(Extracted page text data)
# # #

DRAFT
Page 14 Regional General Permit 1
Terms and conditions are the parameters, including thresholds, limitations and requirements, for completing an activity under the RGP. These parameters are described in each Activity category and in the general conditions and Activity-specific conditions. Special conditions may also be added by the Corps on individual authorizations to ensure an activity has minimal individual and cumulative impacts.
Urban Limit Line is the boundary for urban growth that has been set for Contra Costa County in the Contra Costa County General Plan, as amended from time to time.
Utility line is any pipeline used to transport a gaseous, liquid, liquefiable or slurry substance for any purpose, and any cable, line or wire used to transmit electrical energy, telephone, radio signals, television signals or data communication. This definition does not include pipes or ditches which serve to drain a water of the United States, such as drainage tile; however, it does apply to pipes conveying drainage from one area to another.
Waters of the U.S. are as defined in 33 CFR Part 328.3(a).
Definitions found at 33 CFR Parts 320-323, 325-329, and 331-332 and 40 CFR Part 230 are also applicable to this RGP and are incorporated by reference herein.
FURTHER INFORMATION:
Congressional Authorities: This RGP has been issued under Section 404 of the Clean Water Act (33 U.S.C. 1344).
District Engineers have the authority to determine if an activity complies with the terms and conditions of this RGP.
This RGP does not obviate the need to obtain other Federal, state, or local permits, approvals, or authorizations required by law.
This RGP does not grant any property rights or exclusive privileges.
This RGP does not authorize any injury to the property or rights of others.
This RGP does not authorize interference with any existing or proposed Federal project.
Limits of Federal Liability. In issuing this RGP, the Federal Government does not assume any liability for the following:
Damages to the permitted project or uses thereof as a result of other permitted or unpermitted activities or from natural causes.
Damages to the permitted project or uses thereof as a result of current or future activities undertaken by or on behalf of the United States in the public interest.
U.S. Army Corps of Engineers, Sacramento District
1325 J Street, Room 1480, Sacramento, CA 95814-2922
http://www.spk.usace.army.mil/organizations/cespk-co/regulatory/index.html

# # #

▶ Aim of the task
Every record listed above needs to be written out again exactly.

▶ Written reply
DRAFT
Page 14 Regional General Permit 1
Terms and conditions are the parameters, including thresholds, limitations and requirements, for completing an activity under the RGP. These parameters are described in each Activity category and in the general conditions and Activity-specific conditions. Special conditions may also be added by the Corps on individual authorizations to ensure an activity has minimal individual and cumulative impacts.
Urban Limit Line is the boundary for urban growth that has been set for Contra Costa County in the Contra Costa County General Plan, as amended from time to time.
Utility line is any pipeline used to transport a gaseous, liquid, liquefiable or slurry substance for any purpose, and any cable, line or wire used to transmit electrical energy, telephone, radio signals, television signals or data communication. This definition does not include pipes or ditches which serve to drain a water of the United States, such as drainage tile; however, it does apply to pipes conveying drainage from one area to another.
Waters of the U.S. are as defined in 33 CFR Part 328.3(a).
Definitions found at 33 CFR Parts 320-323, 325-329, and 331-332 and 40 CFR Part 230 are also applicable to this RGP and are incorporated by reference herein.
FURTHER INFORMATION:
Congressional Authorities: This RGP has been issued under Section 404 of the Clean Water Act (33 U.S.C. 1344).
District Engineers have the authority to determine if an activity complies with the terms and conditions of this RGP.
This RGP does not obviate the need to obtain other Federal, state, or local permits, approvals, or authorizations required by law.
This RGP does not grant any property rights or exclusive privileges.
This RGP does not authorize any injury to the property or rights of others.
This RGP does not authorize interference with any existing or proposed Federal project.
Limits of Federal Liability. In issuing this RGP, the Federal Government does not assume any liability for the following:
Damages to the permitted project or uses thereof as a result of other permitted or unpermitted activities or from natural causes.
Damages to the permitted project or uses thereof as a result of current or future activities undertaken by or on behalf of the United States in the public interest.
U.S. Army Corps of Engineers, Sacramento District
1325 J Street, Room 1480, Sacramento, CA 95814-2922
http://www.spk.usace.army.mil/organizations/cespk-co/regulatory/index.html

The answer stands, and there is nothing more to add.